Vorwurfsvoll geschaut, wird trotzdem. Und zwar konsequent!!! Schließlich gibt es sonst nicht viel zu tun. Außer für mich, weil ich darf den Sau-, ääähm, Spechtstall ausmisten!

 

Das heutige Abendessen, das gleichzeitig auch noch das morgige Frühstück, das Mittagessen und die Nachmittagsjause ist (alles Einteilungssache), lässt sogar mich sabbern ;)

Nun,… zumindest teilweise. Geschmäcker sind ja schließlich verschieden.

 

Gruß, Astrid

 

Was meint Nock-Nock:

"Endlich hab‘ ich feinen Sand geliefert bekommen.

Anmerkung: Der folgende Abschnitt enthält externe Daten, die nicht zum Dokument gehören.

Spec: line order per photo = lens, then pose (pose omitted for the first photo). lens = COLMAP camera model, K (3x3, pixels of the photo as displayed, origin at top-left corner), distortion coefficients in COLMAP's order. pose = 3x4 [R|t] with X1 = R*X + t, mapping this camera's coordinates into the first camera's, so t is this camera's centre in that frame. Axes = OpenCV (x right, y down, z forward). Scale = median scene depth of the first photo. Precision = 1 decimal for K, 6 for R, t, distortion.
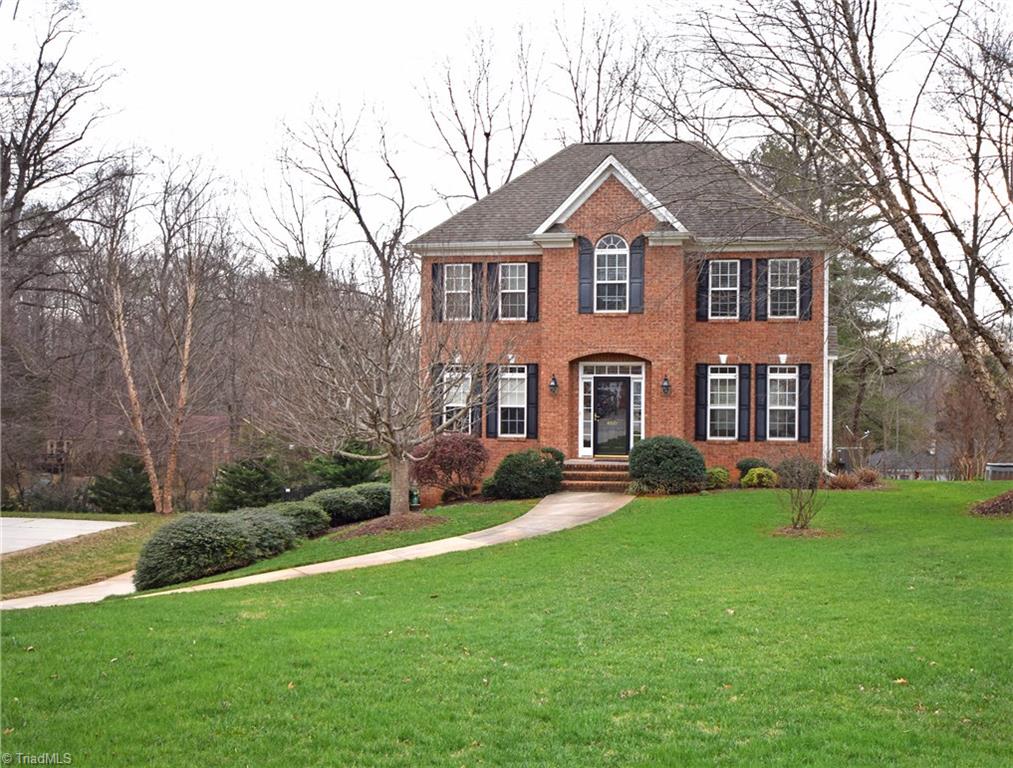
lens RADIAL K [[1121.8, 0, 506.5], [0, 1121.8, 384.7], [0, 0, 1]] dist [0.034341, 0.000000]
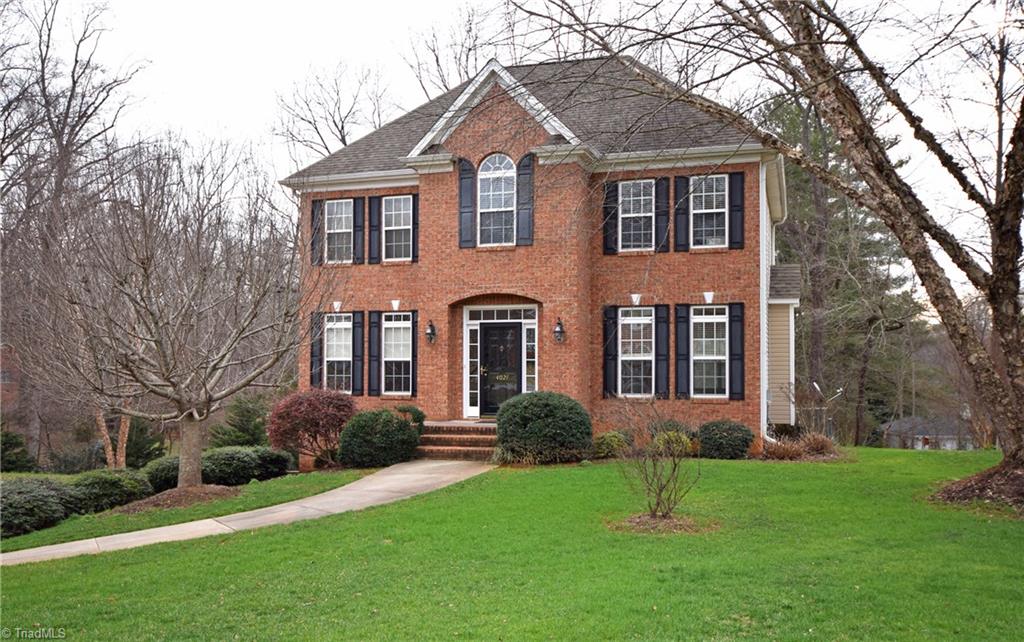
lens RADIAL K [[887.1, 0, 487.9], [0, 887.1, 344.6], [0, 0, 1]] dist [0.013916, 0.017149]
pose [[0.985090, -0.010843, -0.171697, 0.198828], [0.006647, 0.999666, -0.024992, 0.026090], [0.171911, 0.023478, 0.984833, 0.342375]]
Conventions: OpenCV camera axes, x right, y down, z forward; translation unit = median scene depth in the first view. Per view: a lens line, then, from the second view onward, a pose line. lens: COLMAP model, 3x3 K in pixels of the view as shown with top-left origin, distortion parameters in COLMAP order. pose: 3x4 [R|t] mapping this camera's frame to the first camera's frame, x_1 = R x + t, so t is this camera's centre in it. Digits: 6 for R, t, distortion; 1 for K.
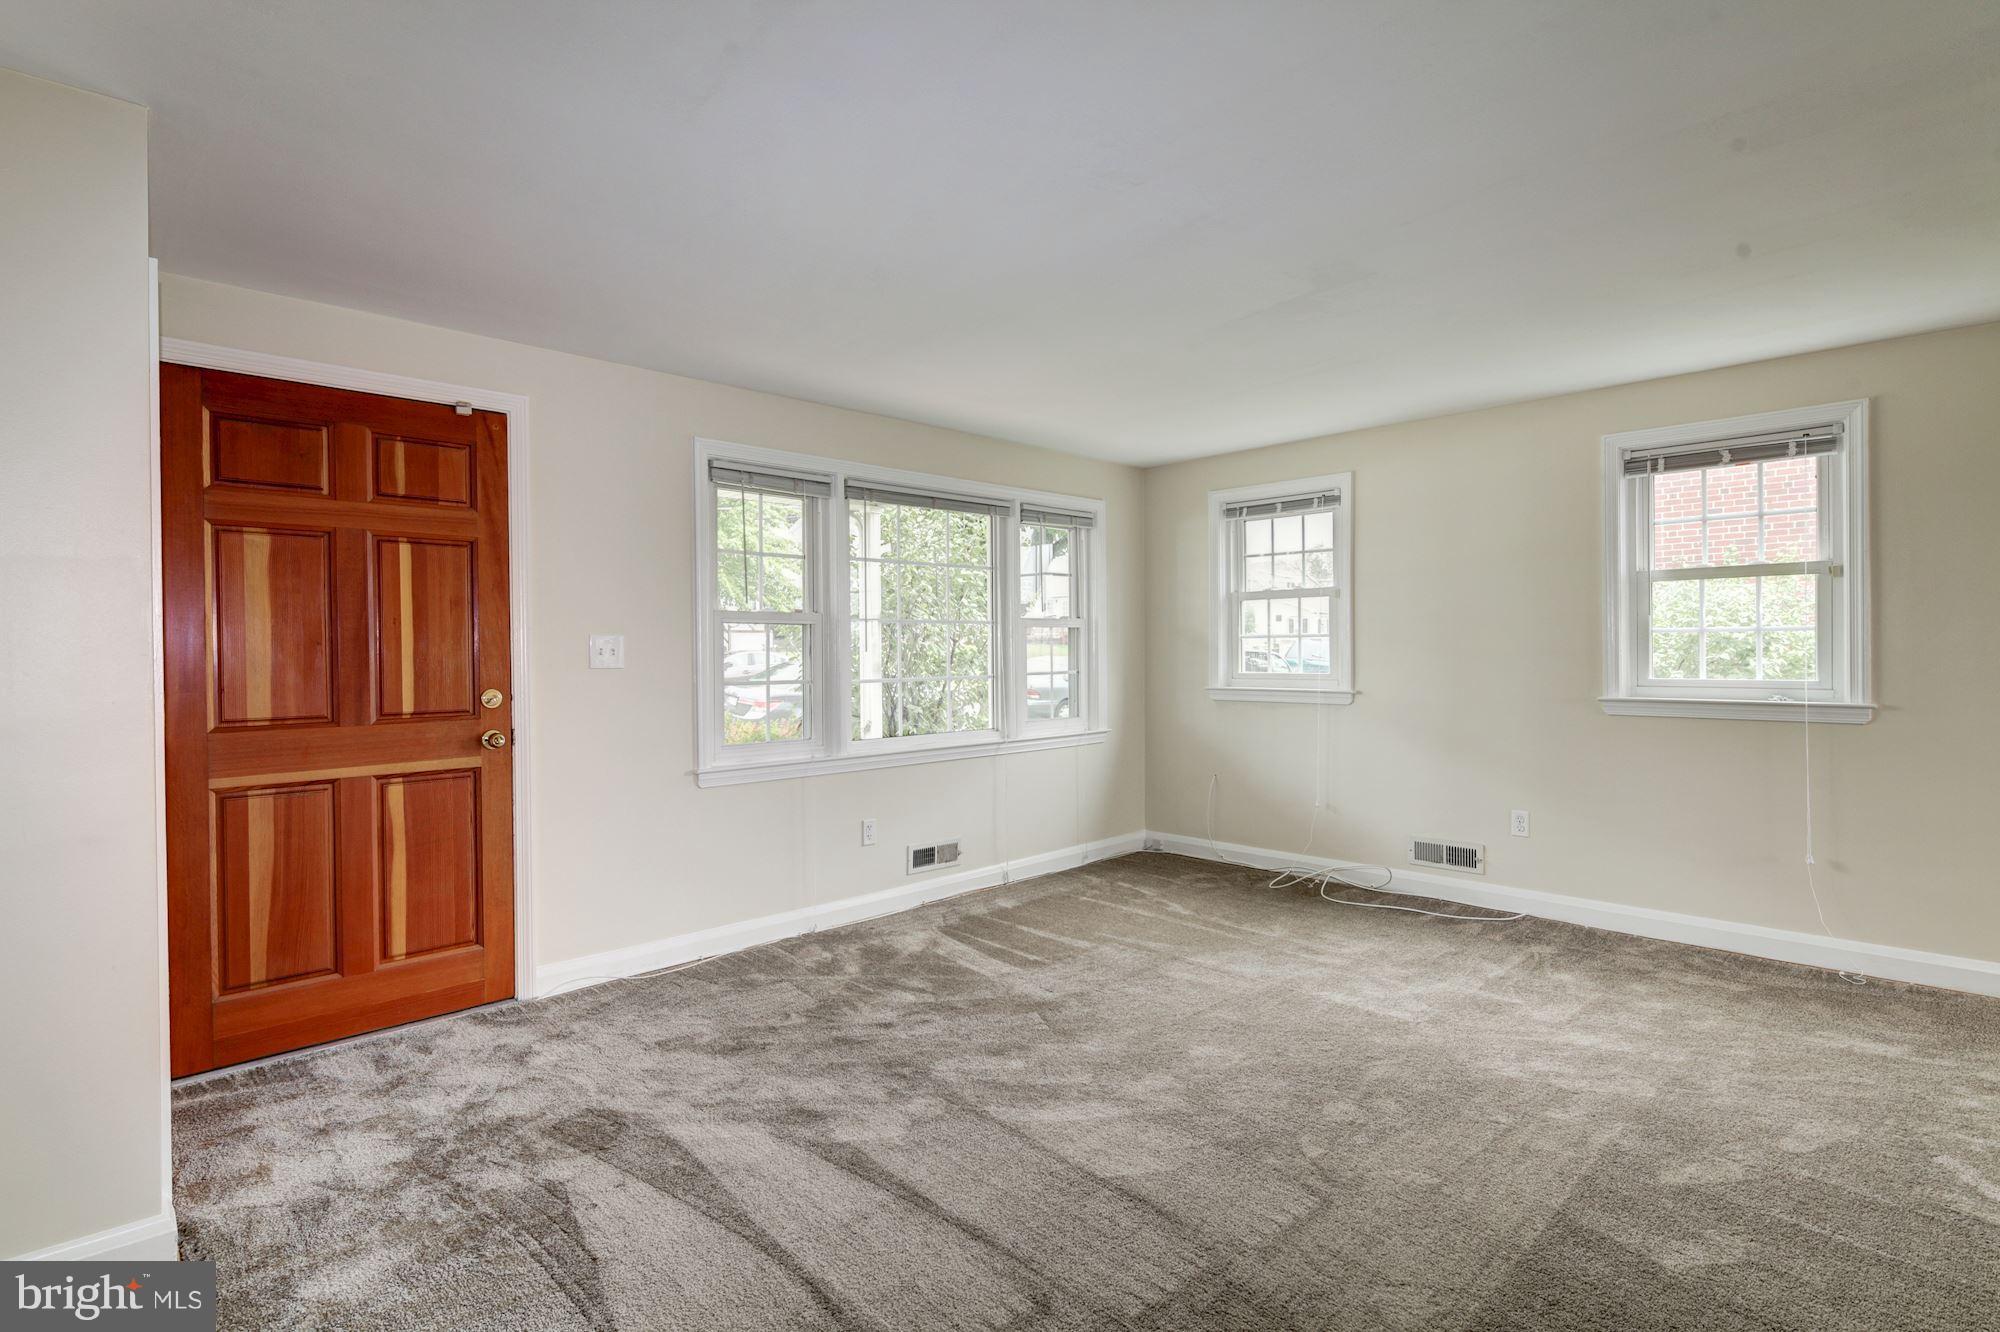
lens RADIAL K [[968.2, 0, 987.0], [0, 968.2, 657.0], [0, 0, 1]] dist [0.002131, -0.004059]
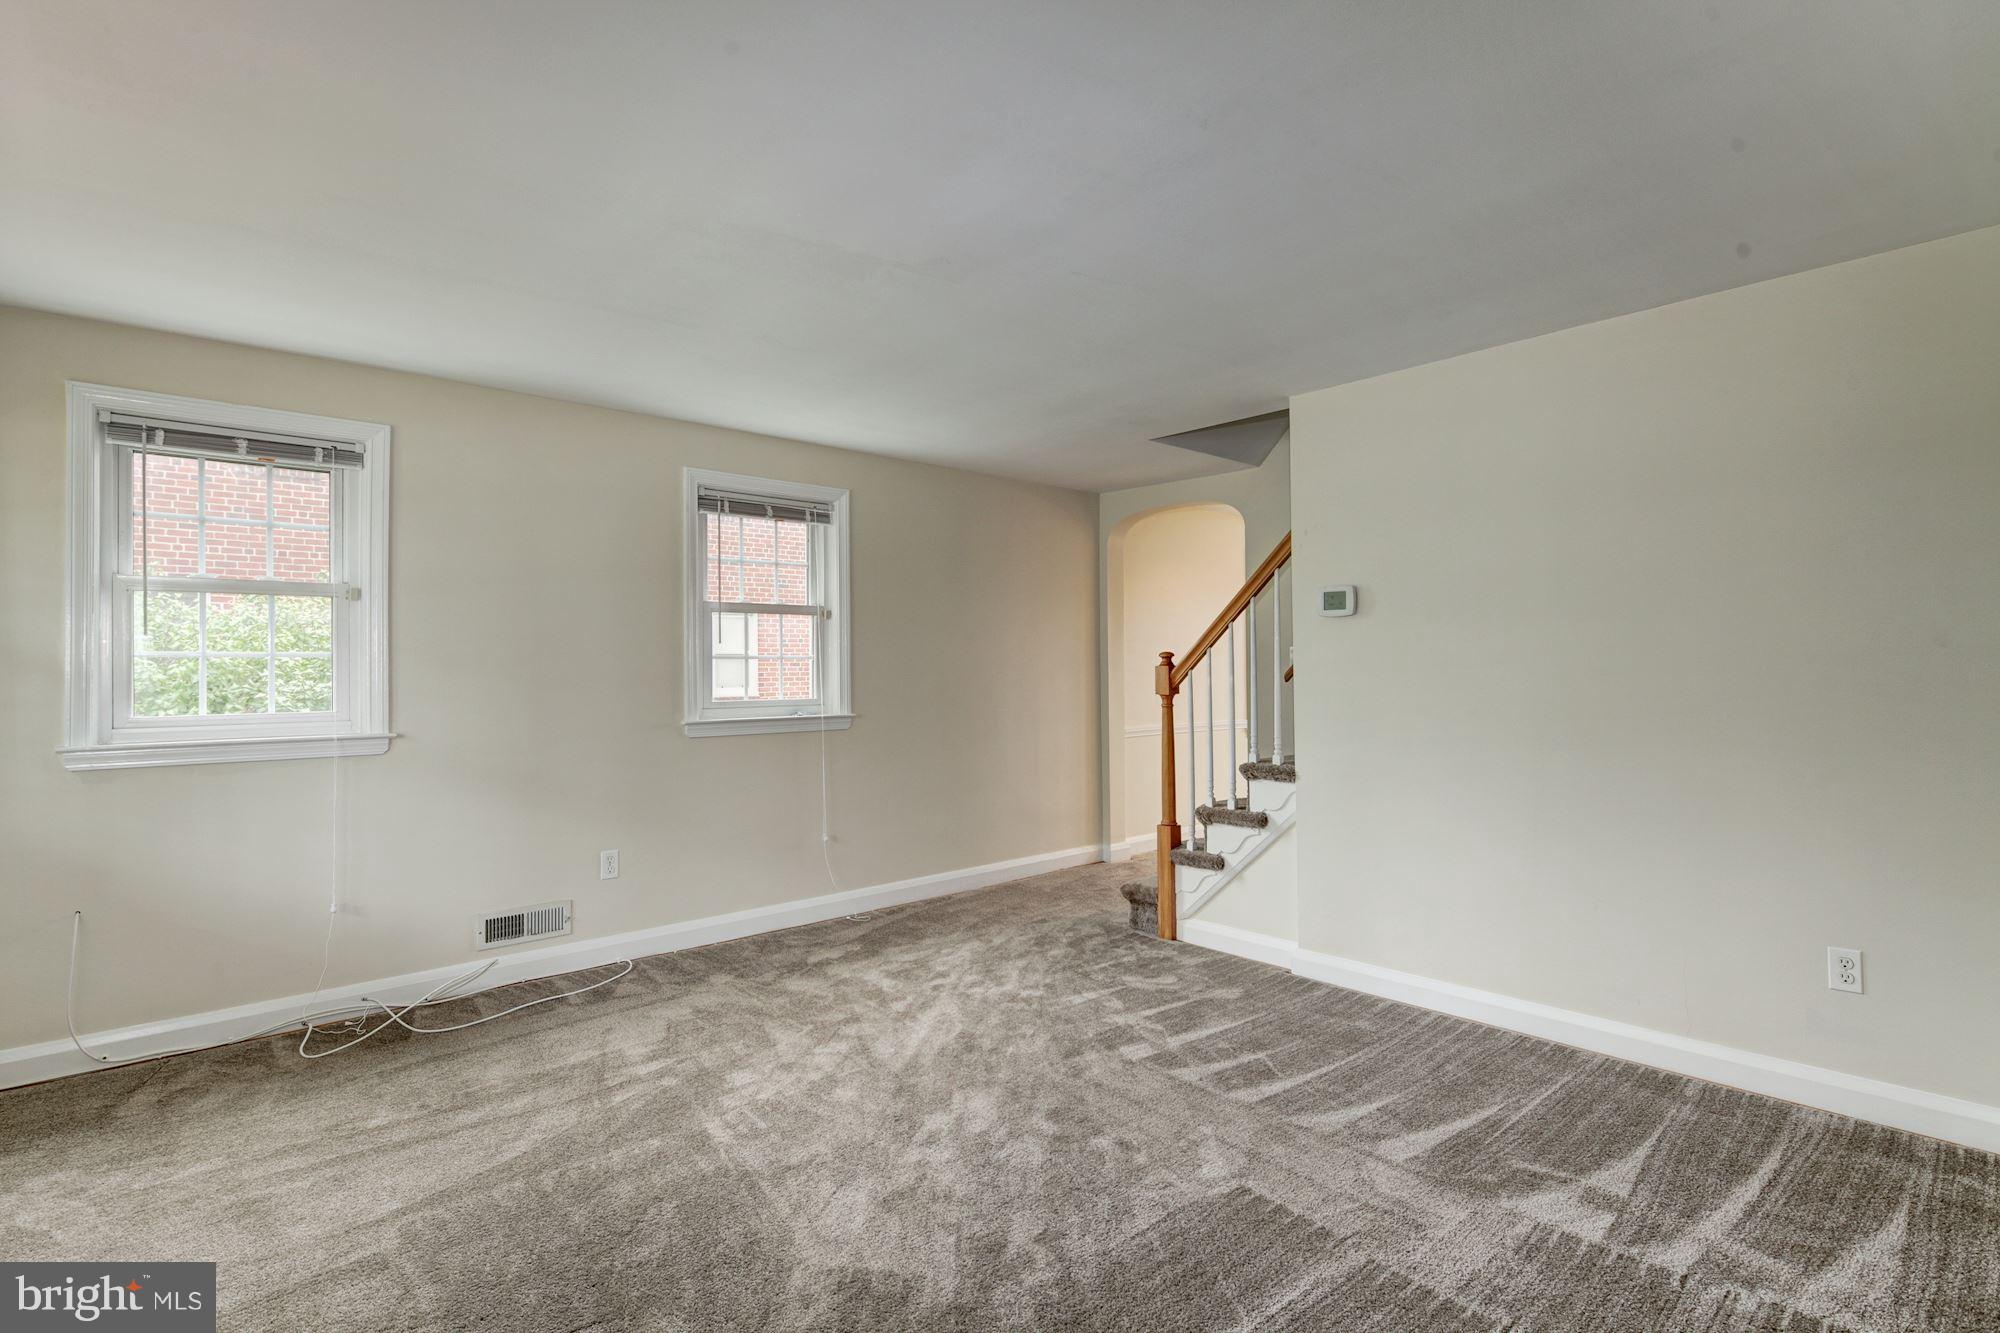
lens RADIAL K [[968.2, 0, 1011.8], [0, 968.2, 653.4], [0, 0, 1]] dist [0.002131, -0.004059]
pose [[0.021667, 0.014246, 0.999664, -0.396750], [0.006223, 0.999877, -0.014384, -0.013832], [-0.999746, 0.006532, 0.021575, 0.652107]]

Bisher war der Aufenthalt hier ja eher langweilig, aber jetzt kann endlich ein wenig Beachfeeling aufkommen. Meine Unterkunft passt halbwegs, doch besonders cool ist das Holz vor der Hütt’n. Genau in Brusthöhe hat das Holztrumm eine kleine Ausbuchtung und ist somit perfekt geeignet, damit ich mich zumindest halbwegs lässig in die Federn hauen kann! Um meinen Schnabel kleben übrigens noch Erdbeerreste,... sieht aber eh' keiner! Und sagt dem Riesenmonster, das täglich meine Nouvelle Cuisine zubereitet, sie soll nicht so blöd schau'n, ich bin hier auf Genesungsurlaub und kann Paparazzis gar nicht leiden! Spechtler!!!

Die Mehlwürmer sind übrigens absolut köstlich! Wirklich, sehr empfehlenswert!"